I was going to title this "Weird" because that's how I'm feeling but then again, this is me we're talking about. Weird is pretty normal.
Sissy had a really rough day today. She threw up several times. I didn't see her (I was having problem with my child, she refuses to nap but still desperately needs naps) but I talked to her a few times today. It's always harder to keep our spirits up when sissy feels so shitty.
*sidenote. As I was typing that last sentence I heard mom's truck start up. I know what that means. I called mom and sure enough, sissy's in a lot of pain so mom is going over to help her through it. I was feeling very anxiety ridden, like sissy was having a hard time. Mom just sighed and said "it's like you guys are twins!" See what I mean? Sissy is my everything.

## Exercise directions
Print the entire post about Sissy's rough day word for word. Rely only on the post itself for this work.

## Material supplied
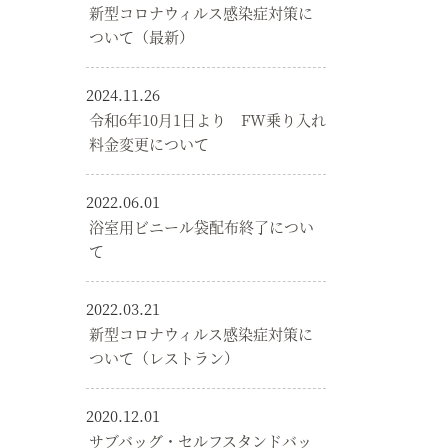
新型コロナウィルス感染症対策に
ついて（最新）
2024.11.26
令和6年10月1日より FW乗り入れ
料金変更について
2022.06.01
浴室用ビニール袋配布終了につい
て
2022.03.21
新型コロナウィルス感染症対策に
ついて（レストラン）
2020.12.01
サブバッグ・セルフスタンドバッ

## Response
I was going to title this "Weird" because that's how I'm feeling but then again, this is me we're talking about. Weird is pretty normal.
Sissy had a really rough day today. She threw up several times. I didn't see her (I was having problem with my child, she refuses to nap but still desperately needs naps) but I talked to her a few times today. It's always harder to keep our spirits up when sissy feels so shitty.
*sidenote. As I was typing that last sentence I heard mom's truck start up. I know what that means. I called mom and sure enough, sissy's in a lot of pain so mom is going over to help her through it. I was feeling very anxiety ridden, like sissy was having a hard time. Mom just sighed and said "it's like you guys are twins!" See what I mean? Sissy is my everything.